RYAN PYETTE -- London Free Press

, Last Updated: 9:03 AM ET

SAULT STE. MARIE -- The London Knights haven't been the better team in even-strength situations during their Western Conference quarter-final series against the Soo Greyhounds.

You can blame some of that on the team's big guns, but don't pin it on tough guy Josh Beaulieu.

The 19-year-old Comber native has been a revelation with his passionate play in the four-game set against the 'Hounds. He's skating better than he has all season and has been running neck-and-neck with teammate Robbie Drummond for the top highlight reel goal so far in the playoffs after roofing a shot over Soo goalie Kyle Gajewski in Game 2.
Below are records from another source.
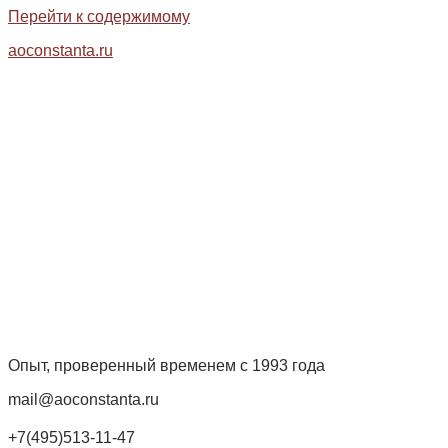
Перейти к содержимому
aoconstanta.ru
Опыт, проверенный временем с 1993 года
mail@aoconstanta.ru
+7(495)513-11-47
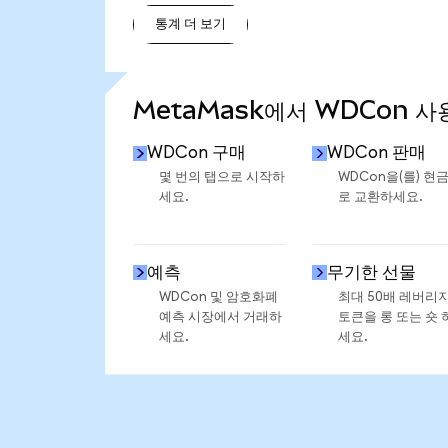
통계 더 보기
통계 더 보기
MetaMask에서 WDCon 사
WDCon 구매
WDCon 판매
몇 번의 탭으로 시작하
WDCon을(를) 현
세요.
로 교환하세요.
예측
무기한 선물
WDCon 및 암호화폐
최대 50배 레버리
예측 시장에서 거래하
토큰을 롱 또는 숏 
세요.
세요.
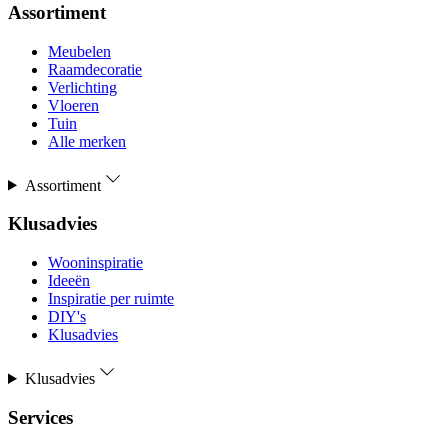
Assortiment
Meubelen
Raamdecoratie
Verlichting
Vloeren
Tuin
Alle merken
Assortiment
Klusadvies
Wooninspiratie
Ideeën
Inspiratie per ruimte
DIY's
Klusadvies
Klusadvies
Services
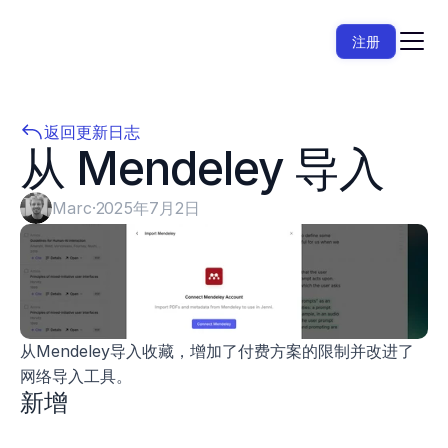
注册
返回更新日志
从 Mendeley 导入
Marc
·
2025年7月2日
从Mendeley导入收藏，增加了付费方案的限制并改进了
网络导入工具。
新增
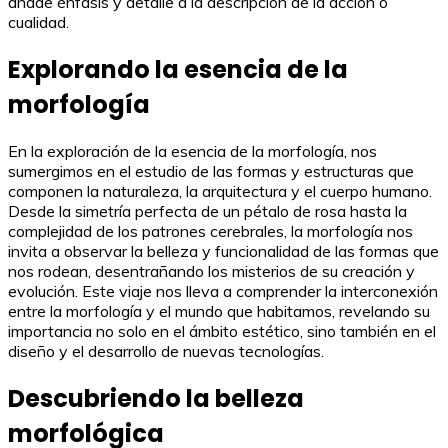
añade énfasis y detalle a la descripción de la acción o
cualidad.
Explorando la esencia de la
morfología
En la exploración de la esencia de la morfología, nos
sumergimos en el estudio de las formas y estructuras que
componen la naturaleza, la arquitectura y el cuerpo humano.
Desde la simetría perfecta de un pétalo de rosa hasta la
complejidad de los patrones cerebrales, la morfología nos
invita a observar la belleza y funcionalidad de las formas que
nos rodean, desentrañando los misterios de su creación y
evolución. Este viaje nos lleva a comprender la interconexión
entre la morfología y el mundo que habitamos, revelando su
importancia no solo en el ámbito estético, sino también en el
diseño y el desarrollo de nuevas tecnologías.
Descubriendo la belleza
morfológica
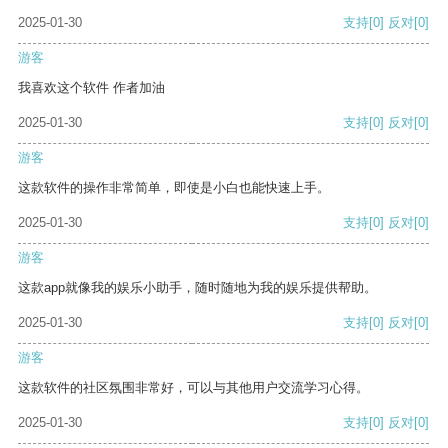
2025-01-30
支持
[0]
反对
[0]
游客
我喜欢这个软件 作者加油
2025-01-30
支持
[0]
反对
[0]
游客
这款软件的操作非常简单，即使是小白也能快速上手。
2025-01-30
支持
[0]
反对
[0]
游客
这款app就像我的娱乐小助手，随时随地为我的娱乐提供帮助。
2025-01-30
支持
[0]
反对
[0]
游客
这款软件的社区氛围非常好，可以与其他用户交流学习心得。
2025-01-30
支持
[0]
反对
[0]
"When you get to playoffs, that's the time to pick up your game," Beaulieu said. "It's a long season and you always look for one or two holes you might be able to find in a goalie that you can use in games like these. I like the atmosphere of the playoffs. I'm a hard-working player and this is a hard-working time of the year."

One of the prime reasons for Beaulieu's resurgence has been a recent switch to centre from left wing.
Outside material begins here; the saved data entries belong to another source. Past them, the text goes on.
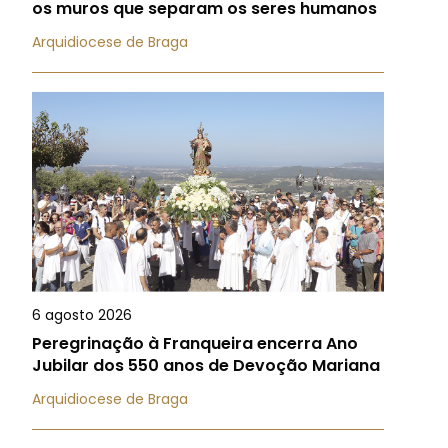
os muros que separam os seres humanos
Arquidiocese de Braga
6 agosto 2026
Peregrinação à Franqueira encerra Ano
Jubilar dos 550 anos de Devoção Mariana
Arquidiocese de Braga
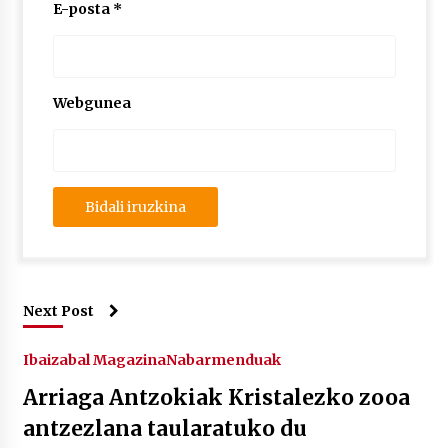
E-posta
*
Webgunea
Next Post
Ibaizabal Magazina
Nabarmenduak
Arriaga Antzokiak Kristalezko zooa
antzezlana taularatuko du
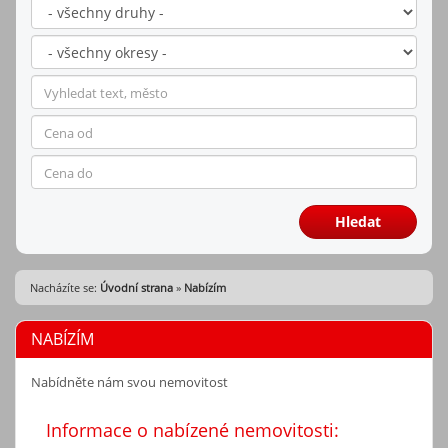
Hledat
Nacházíte se:
Úvodní strana
»
Nabízím
NABÍZÍM
Nabídněte nám svou nemovitost
Informace o nabízené nemovitosti:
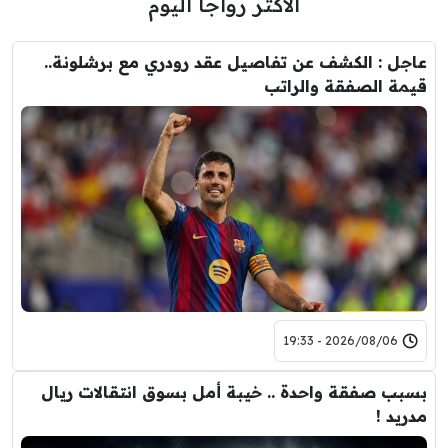
الأكثر رواجاً اليوم
عاجل : الكشف عن تفاصيل عقد رودري مع برشلونة..
قيمة الصفقة والراتب
2026/08/06 - 19:33
بسبب صفقة واحدة .. خيبة أمل بسوق انتقالات ريال
مدريد !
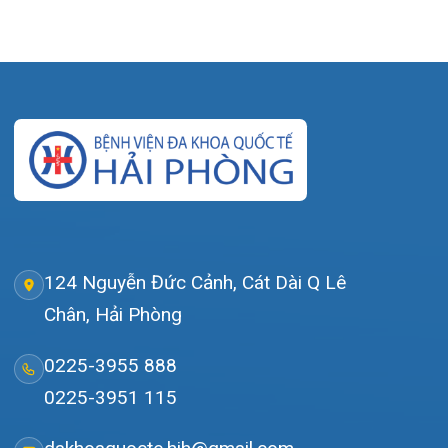
dakhoaquocte.hih@gmail.com
Lịch làm việc:
Khoa Khám bệnh theo yêu cầu:
Thứ 2 – Thứ 6: 06:00 – 20:00
Thứ 7 – Chủ nhật: 06:30 – 16:30
Khoa Khám bệnh: Thứ 2 – Thứ 6
Sáng: 07:00 – 12:00
Chiều: 13:30 – 16:30
Bệnh viện – Khách sạn cao cấp đầu tiên ở
Hải Phòng và khu vực vùng duyên hải Bắc
bộ, quy mô 500 giường bệnh nội trú.
Gọi Tổng đài 0225-3955 888
Đặt lịch khám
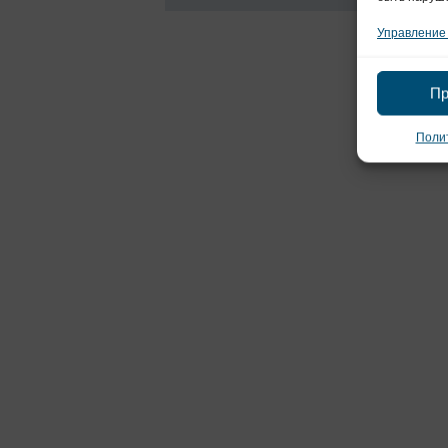
Управление
Пр
Полит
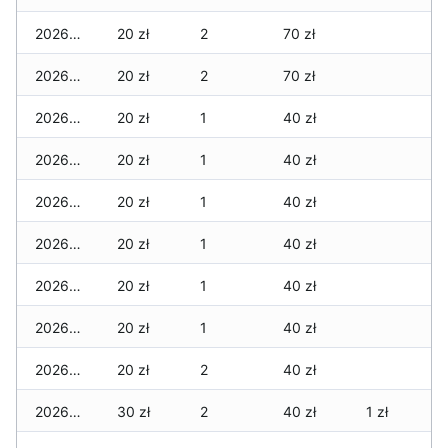
2026-04-18
20 zł
2
70 zł
2026-04-17
20 zł
2
70 zł
2026-04-16
20 zł
1
40 zł
2026-04-15
20 zł
1
40 zł
2026-04-14
20 zł
1
40 zł
2026-04-13
20 zł
1
40 zł
2026-04-12
20 zł
1
40 zł
2026-04-11
20 zł
1
40 zł
2026-04-10
20 zł
2
40 zł
2026-04-09
30 zł
2
40 zł
1 zł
"When you're at centre, you get to use a lot more of the ice than when you're patrolling the wing," he said. "I just noticed that more opportunities become available and it gives you the chance to make a few more offensive plays."

Of course, the Philadelphia Flyers will like the offence but they picked Beaulieu in last year's NHL draft because of the intangibles he brings to the dressing room -- not an ability to turn in an instant and move laterally quickly.
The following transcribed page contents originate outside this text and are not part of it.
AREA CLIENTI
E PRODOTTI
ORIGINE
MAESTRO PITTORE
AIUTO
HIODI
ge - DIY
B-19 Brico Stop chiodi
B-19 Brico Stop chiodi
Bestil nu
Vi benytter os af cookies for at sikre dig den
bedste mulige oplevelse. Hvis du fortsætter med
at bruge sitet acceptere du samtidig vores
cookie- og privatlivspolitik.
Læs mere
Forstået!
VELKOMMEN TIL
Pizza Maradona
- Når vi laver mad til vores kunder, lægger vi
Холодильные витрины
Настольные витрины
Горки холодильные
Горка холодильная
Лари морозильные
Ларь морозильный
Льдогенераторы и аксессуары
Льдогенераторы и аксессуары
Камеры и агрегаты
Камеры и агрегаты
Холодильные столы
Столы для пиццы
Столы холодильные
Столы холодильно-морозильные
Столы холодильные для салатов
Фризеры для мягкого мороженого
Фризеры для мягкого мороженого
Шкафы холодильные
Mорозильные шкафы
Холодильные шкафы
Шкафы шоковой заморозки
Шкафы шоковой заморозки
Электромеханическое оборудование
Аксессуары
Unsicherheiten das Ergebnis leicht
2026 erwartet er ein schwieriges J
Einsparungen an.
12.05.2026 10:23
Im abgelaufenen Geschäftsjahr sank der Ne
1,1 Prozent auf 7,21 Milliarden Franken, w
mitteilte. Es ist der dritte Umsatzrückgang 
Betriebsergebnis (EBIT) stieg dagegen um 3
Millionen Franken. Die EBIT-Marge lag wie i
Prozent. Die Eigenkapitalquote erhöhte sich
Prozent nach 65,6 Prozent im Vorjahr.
"He's one of those character kids who isn't afraid to use his body out there," London head coach Dale Hunter said. "He'll block shots. He'll get in the corners. He did that ever since he was a minor midget player with the Sun County Panthers and that's why we liked him so much back then."

After picking up five points in 13 playoff games during last year's run to the OHL championship, Beaulieu has assumed even more ice time this season and is showing the promise that made him the Knights' second-round pick in the 2003 draft. He's not used on the vaunted power play yet, but he has earned the faith of the coaching staff to the point where they have had him killing a penalties lately.

"When I'm not taking a bunch of penalties, I'm out there killing them off now," he said with a grin. "It's great to be used in those situations."

Like teammate David Bolland, Beaulieu realizes he has a long offseason of weightlifting in his future to help build up muscle. Listed at six-foot-one and 188 pounds, he is still a slightly built customer and needs some extra beef to play his game at the pro level.

"I know that's something I have to focus on and I'm going to be busy after our playoff run," he said.